=== PROBLEM STATEMENT ===
Filter out every line below that lacks "back", and copy the rest.

[Stored data]

- Opening Delimiter -

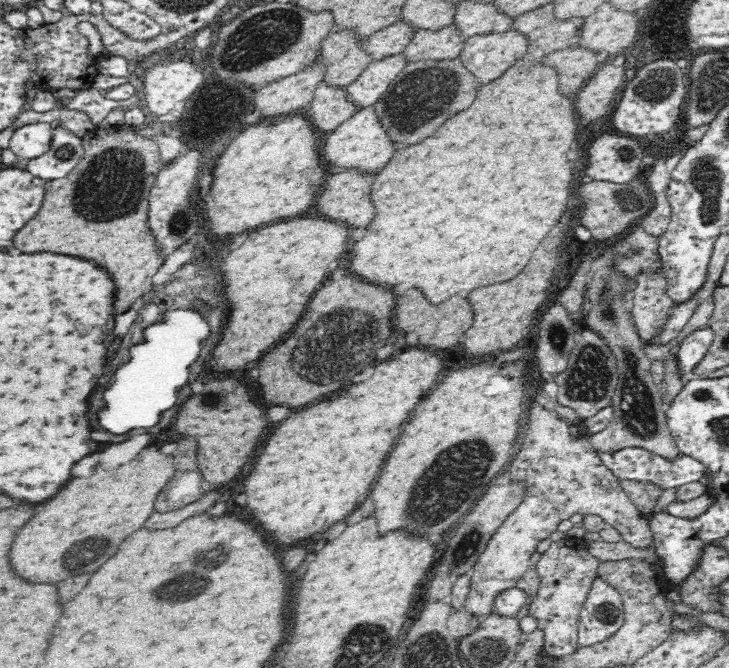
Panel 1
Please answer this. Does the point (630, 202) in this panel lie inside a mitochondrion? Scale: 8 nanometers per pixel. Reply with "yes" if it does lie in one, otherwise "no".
yes

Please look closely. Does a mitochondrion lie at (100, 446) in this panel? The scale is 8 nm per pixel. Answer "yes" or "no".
no

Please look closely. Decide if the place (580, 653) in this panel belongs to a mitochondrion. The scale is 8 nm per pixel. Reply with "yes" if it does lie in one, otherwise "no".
no

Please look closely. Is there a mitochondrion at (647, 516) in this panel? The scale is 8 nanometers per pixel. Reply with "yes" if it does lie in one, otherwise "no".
no

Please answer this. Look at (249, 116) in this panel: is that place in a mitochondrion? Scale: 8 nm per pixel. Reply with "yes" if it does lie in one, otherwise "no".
no

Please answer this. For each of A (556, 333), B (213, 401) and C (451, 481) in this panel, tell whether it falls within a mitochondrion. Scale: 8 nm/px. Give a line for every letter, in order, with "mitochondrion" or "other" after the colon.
A: mitochondrion
B: mitochondrion
C: mitochondrion

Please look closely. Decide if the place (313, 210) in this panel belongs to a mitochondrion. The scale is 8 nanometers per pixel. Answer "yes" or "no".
no

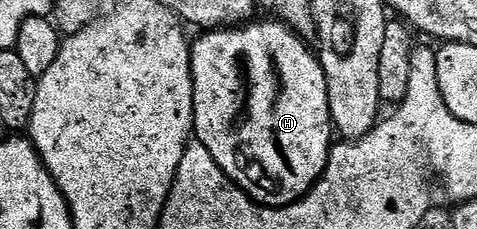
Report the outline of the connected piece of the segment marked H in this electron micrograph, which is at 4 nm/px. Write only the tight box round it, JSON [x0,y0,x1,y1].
[191,18,334,208]

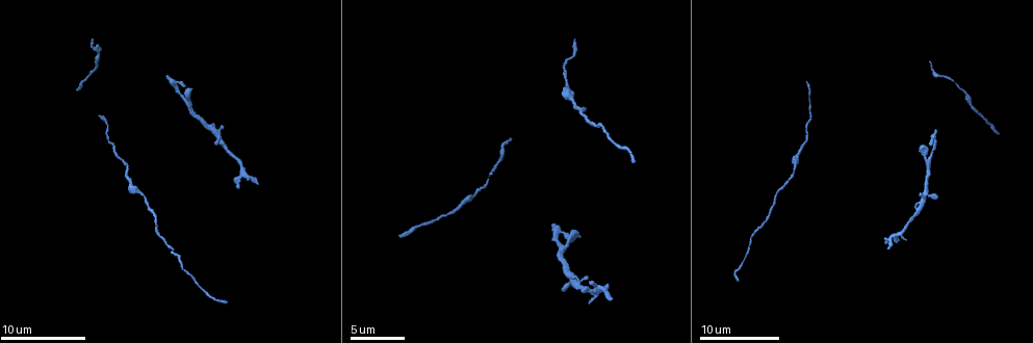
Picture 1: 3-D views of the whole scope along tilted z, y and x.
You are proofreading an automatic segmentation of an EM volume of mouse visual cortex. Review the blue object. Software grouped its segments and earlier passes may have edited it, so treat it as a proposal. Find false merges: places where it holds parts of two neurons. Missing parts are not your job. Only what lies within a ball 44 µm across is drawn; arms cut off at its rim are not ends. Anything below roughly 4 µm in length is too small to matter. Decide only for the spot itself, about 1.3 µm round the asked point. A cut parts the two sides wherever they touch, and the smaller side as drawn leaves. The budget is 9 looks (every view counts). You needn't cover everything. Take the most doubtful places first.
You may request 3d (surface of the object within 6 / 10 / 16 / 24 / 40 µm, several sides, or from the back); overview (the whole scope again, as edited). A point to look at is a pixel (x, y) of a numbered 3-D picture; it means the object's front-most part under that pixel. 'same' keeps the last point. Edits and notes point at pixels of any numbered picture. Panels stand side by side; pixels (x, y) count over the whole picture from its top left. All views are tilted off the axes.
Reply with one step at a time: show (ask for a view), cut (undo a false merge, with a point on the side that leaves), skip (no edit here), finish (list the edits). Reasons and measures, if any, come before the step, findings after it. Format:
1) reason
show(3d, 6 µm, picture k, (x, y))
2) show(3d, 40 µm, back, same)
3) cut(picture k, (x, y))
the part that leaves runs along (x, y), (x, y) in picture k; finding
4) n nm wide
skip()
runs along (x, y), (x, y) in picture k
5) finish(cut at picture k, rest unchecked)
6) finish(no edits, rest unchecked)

calibre changes
show(3d, 10 µm, picture 1, (753, 231))

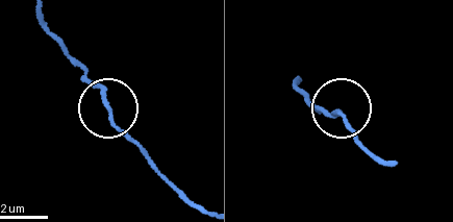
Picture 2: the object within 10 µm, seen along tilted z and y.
skip()
continuous, no second neuron

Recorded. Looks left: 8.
calibre changes
show(3d, 16 µm, picture 1, (127, 179))

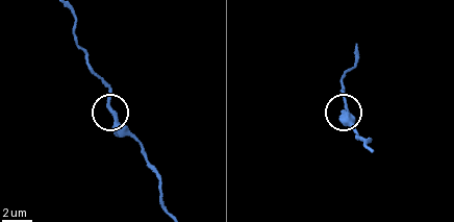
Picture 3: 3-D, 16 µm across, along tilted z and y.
220 nm wide
skip()
all the same neuron

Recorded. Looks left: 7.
show(3d, 10 µm, picture 1, (155, 224))

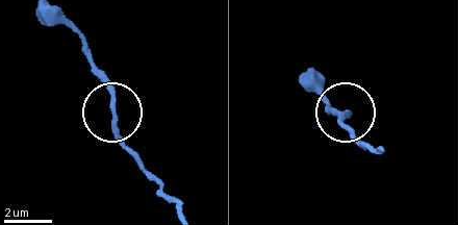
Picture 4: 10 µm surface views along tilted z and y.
160 nm wide
skip()
all the same neuron

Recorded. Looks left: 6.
show(3d, 10 µm, picture 1, (574, 47))

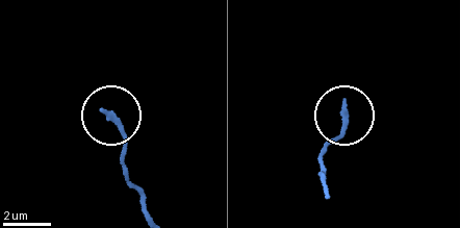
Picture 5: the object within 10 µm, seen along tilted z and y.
show(3d, 6 µm, picture 5, (345, 111))

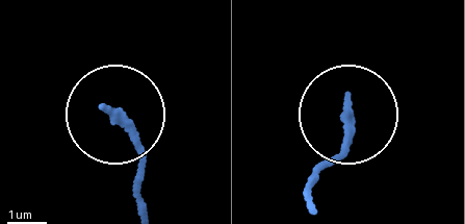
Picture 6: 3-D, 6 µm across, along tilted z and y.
skip()
all the same neuron

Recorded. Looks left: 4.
finish(no edits, rest unchecked)

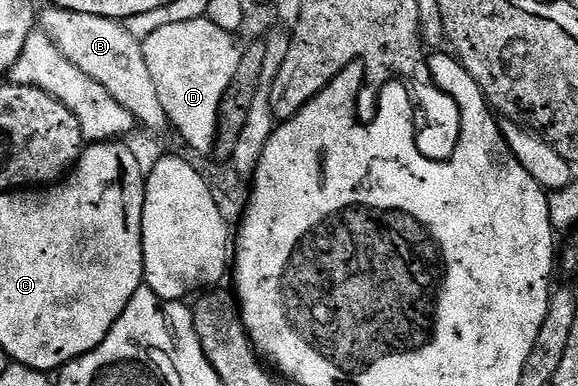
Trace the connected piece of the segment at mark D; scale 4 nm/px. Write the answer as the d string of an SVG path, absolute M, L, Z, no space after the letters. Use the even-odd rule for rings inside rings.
M207 17L190 23L174 23L154 31L142 43L146 67L150 67L150 79L154 79L154 91L158 91L158 103L166 111L169 126L196 153L213 152L216 149L216 120L222 95L238 71L238 59L242 49L233 34L214 27Z

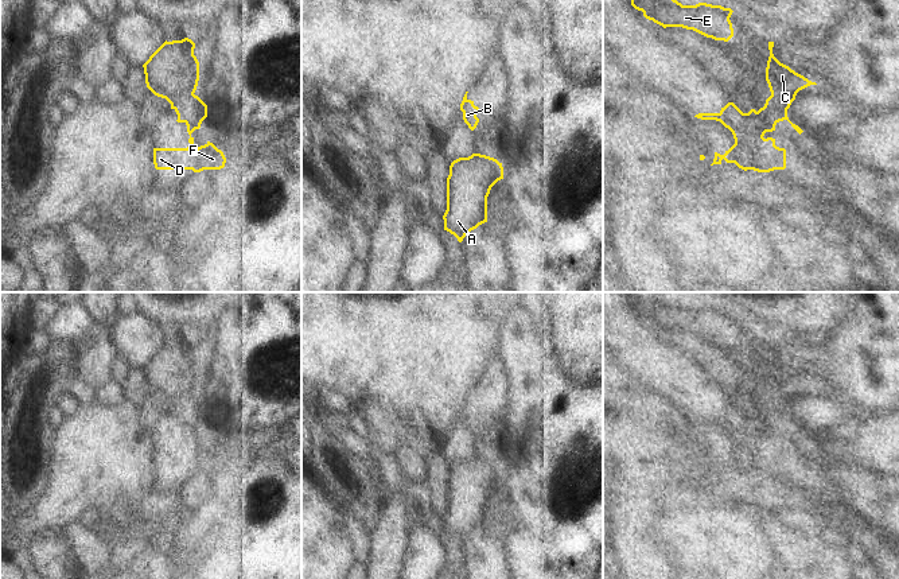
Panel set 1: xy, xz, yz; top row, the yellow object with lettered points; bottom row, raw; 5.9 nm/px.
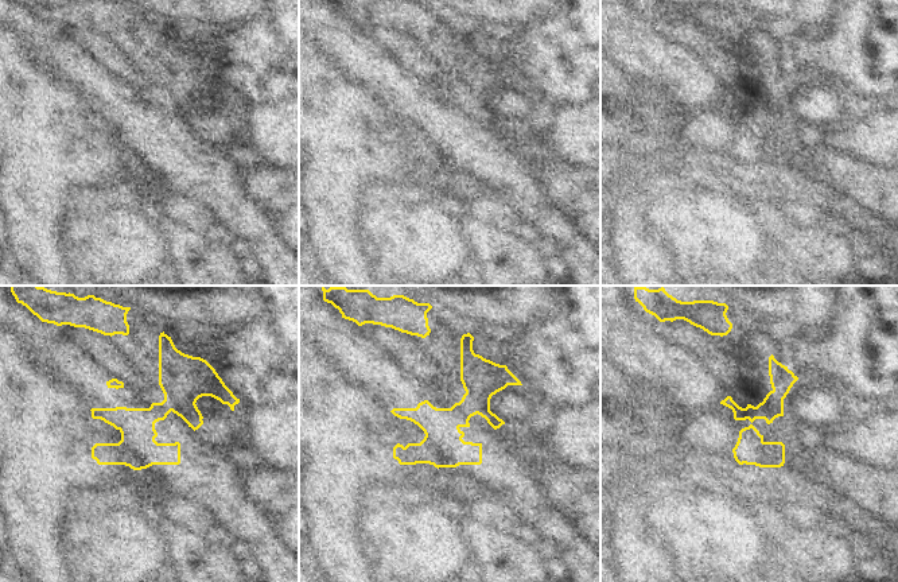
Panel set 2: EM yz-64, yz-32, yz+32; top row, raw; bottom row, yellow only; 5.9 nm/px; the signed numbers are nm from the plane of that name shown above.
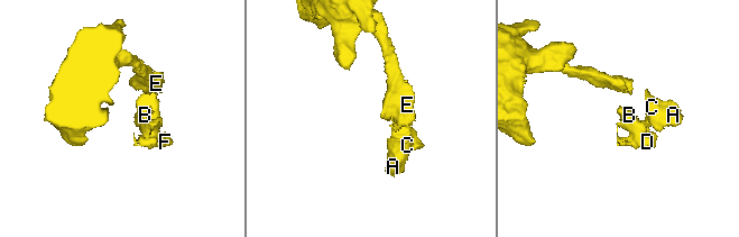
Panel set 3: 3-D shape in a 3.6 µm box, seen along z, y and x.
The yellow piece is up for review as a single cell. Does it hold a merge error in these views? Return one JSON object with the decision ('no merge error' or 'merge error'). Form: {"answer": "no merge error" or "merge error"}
{"answer": "merge error"}

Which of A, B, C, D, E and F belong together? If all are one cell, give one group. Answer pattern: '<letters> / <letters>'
A C E / B D F

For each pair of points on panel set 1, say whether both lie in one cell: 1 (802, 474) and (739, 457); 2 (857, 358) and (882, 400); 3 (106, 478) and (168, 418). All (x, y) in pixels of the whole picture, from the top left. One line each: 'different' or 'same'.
1: same
2: same
3: different

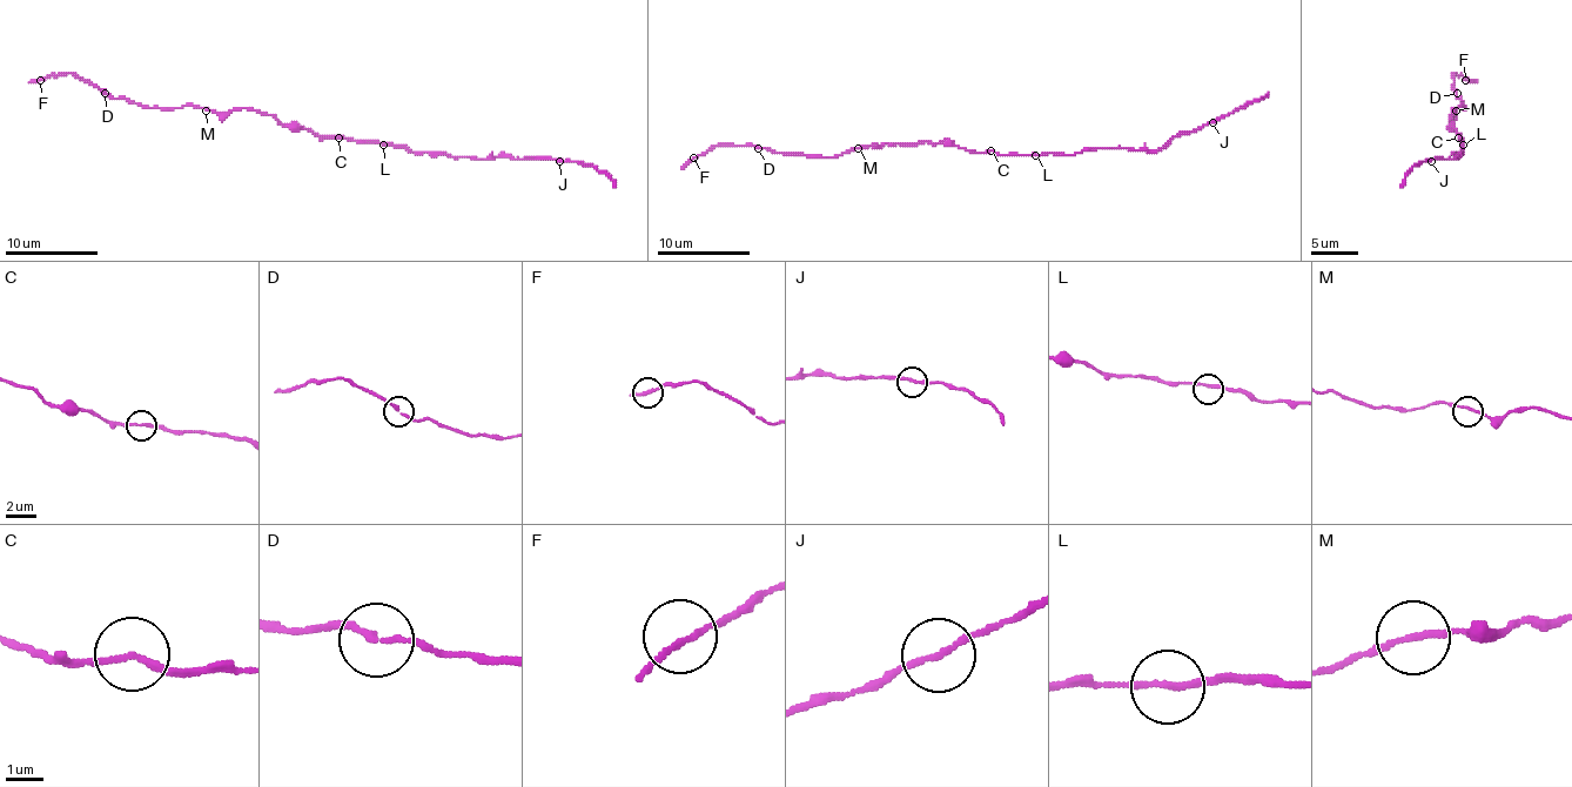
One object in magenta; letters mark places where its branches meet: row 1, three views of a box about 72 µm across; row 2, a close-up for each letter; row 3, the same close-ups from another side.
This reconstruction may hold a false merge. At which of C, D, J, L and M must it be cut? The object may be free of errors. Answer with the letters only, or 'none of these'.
none of these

- Closing Delimiter -

=== OUTPUT FOR THIS EXERCISE ===
You may request 3d (surface of the object within 6 / 10 / 16 / 24 / 40 µm, several sides, or from the back); overview (the whole scope again, as edited). A point to look at is a pixel (x, y) of a numbered 3-D picture; it means the object's front-most part under that pixel. 'same' keeps the last point. Edits and notes point at pixels of any numbered picture. Panels stand side by side; pixels (x, y) count over the whole picture from its top left. All views are tilted off the axes.
2) show(3d, 40 µm, back, same)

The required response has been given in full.